One particularly effective electoral reform that would help boost the number of women running for office is fair voting. Fair voting refers to candidate-centered multi-winner voting systems that produce results more proportional to the votes cast. Countries that use fair voting proportional systems typically elect women at higher rates than countries that use winner-take-all elections with single winner districts. 
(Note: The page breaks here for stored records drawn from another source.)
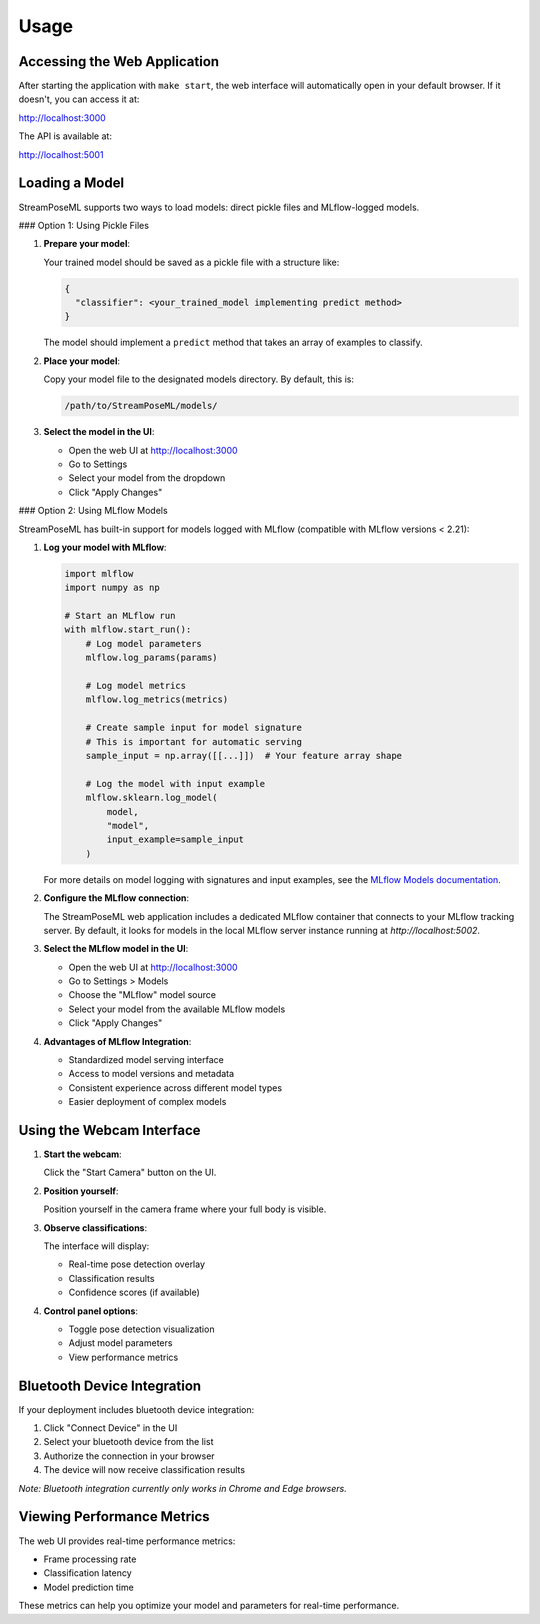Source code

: Usage
=====

Accessing the Web Application
----------------------------

After starting the application with ``make start``, the web interface will automatically open in your default browser. If it doesn't, you can access it at:

http://localhost:3000

The API is available at:

http://localhost:5001

Loading a Model
-------------

StreamPoseML supports two ways to load models: direct pickle files and MLflow-logged models.

### Option 1: Using Pickle Files

1. **Prepare your model**:
   
   Your trained model should be saved as a pickle file with a structure like:

   .. code-block:: python

      {
        "classifier": <your_trained_model implementing predict method>
      }

   The model should implement a ``predict`` method that takes an array of examples to classify.

2. **Place your model**:

   Copy your model file to the designated models directory. By default, this is:

   .. code-block:: none

      /path/to/StreamPoseML/models/

3. **Select the model in the UI**:

   - Open the web UI at http://localhost:3000
   - Go to Settings
   - Select your model from the dropdown
   - Click "Apply Changes"

### Option 2: Using MLflow Models

StreamPoseML has built-in support for models logged with MLflow (compatible with MLflow versions < 2.21):

1. **Log your model with MLflow**:

   .. code-block:: python

      import mlflow
      import numpy as np
      
      # Start an MLflow run
      with mlflow.start_run():
          # Log model parameters
          mlflow.log_params(params)
          
          # Log model metrics
          mlflow.log_metrics(metrics)
          
          # Create sample input for model signature
          # This is important for automatic serving
          sample_input = np.array([[...]])  # Your feature array shape
          
          # Log the model with input example
          mlflow.sklearn.log_model(
              model, 
              "model",
              input_example=sample_input
          )
   
   For more details on model logging with signatures and input examples, see the
   `MLflow Models documentation <https://mlflow.org/docs/latest/models.html#model-signature-and-input-example>`_.

2. **Configure the MLflow connection**:

   The StreamPoseML web application includes a dedicated MLflow container that connects to your MLflow tracking server. By default, it looks for models in the local MLflow server instance running at `http://localhost:5002`.

3. **Select the MLflow model in the UI**:

   - Open the web UI at http://localhost:3000
   - Go to Settings > Models
   - Choose the "MLflow" model source
   - Select your model from the available MLflow models
   - Click "Apply Changes"

4. **Advantages of MLflow Integration**:

   - Standardized model serving interface
   - Access to model versions and metadata
   - Consistent experience across different model types
   - Easier deployment of complex models

Using the Webcam Interface
------------------------

1. **Start the webcam**:
   
   Click the "Start Camera" button on the UI.

2. **Position yourself**:
   
   Position yourself in the camera frame where your full body is visible.

3. **Observe classifications**:
   
   The interface will display:
   
   - Real-time pose detection overlay
   - Classification results
   - Confidence scores (if available)

4. **Control panel options**:
   
   - Toggle pose detection visualization
   - Adjust model parameters
   - View performance metrics

Bluetooth Device Integration
--------------------------

If your deployment includes bluetooth device integration:

1. Click "Connect Device" in the UI
2. Select your bluetooth device from the list
3. Authorize the connection in your browser
4. The device will now receive classification results

*Note: Bluetooth integration currently only works in Chrome and Edge browsers.*

Viewing Performance Metrics
-------------------------

The web UI provides real-time performance metrics:

- Frame processing rate
- Classification latency
- Model prediction time

These metrics can help you optimize your model and parameters for real-time performance.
In general, fair voting systems improve upon winner-take-all single winner districts by reducing the incumbency advantage and providing incentives for political parties to make more diverse recruitment decisions.  Specifically, fair voting systems encourage parties to diversify recruitment decisions because voters in those systems tend to try to balance their tickets with both male and female candidates, reflecting a deliberate preference by voters to try and create the best possible team for district governance. Since voters are no less likely to vote for a qualified female candidate and are more likely to balance tickets in multidistrict arrangements, parties have an incentive to run more female candidates so they can win as many seats as possible. In essence, fair voting systems remove many of the barriers to representation constructed by winner-take-all single-winner districts.  

In addition to fair voting, PACs and political parties can engage in intentional action to advance progress toward gender parity in elected office by making candidate recruitment and support practices fairer. PACs and political parties should adopt voluntary targets, in which they pledge to contribute a certain percentage (ideally 50%) of their funds to female candidates or nominate a certain percent of female candidates. This would help overcome and change the traditional biases within political parties and PACs toward funding and supporting male candidates. Studies by Welch (1992), Bird (2003), and Crowder-Meyer(2013) have shown that there is no shortage of qualified women candidates, but qualified women tend to fall to the wayside of political party recruitment and PAC support practices. Intentional targets by parties and PACs could go a long way in remedying the candidate gender gap in American politics.Their success would send a message that it is not individual women’s attributes that matter, rather it is institutional barriers that keep women from being successful. 

Achieving gender parity in elected office, particularly at higher levels of office, requires gender neutral electoral systems, recruitment and support practices, as well as gender fair political discourse. Fortunately, the first two measures encourage the third. Both fair voting and recruitment reform will ensure the candidacy and election of more women. More women in politics moves women candidates from being an unusual, comment-worthy phenomenon to a natural part of the political landscape. As women become more and more important in the political process, discourse surrounding women in politics will change to reflect the change in status. Electoral reform serves to not only reduce the barriers to women winning elections but also facilitates more gender fair discourse surrounding women in politics.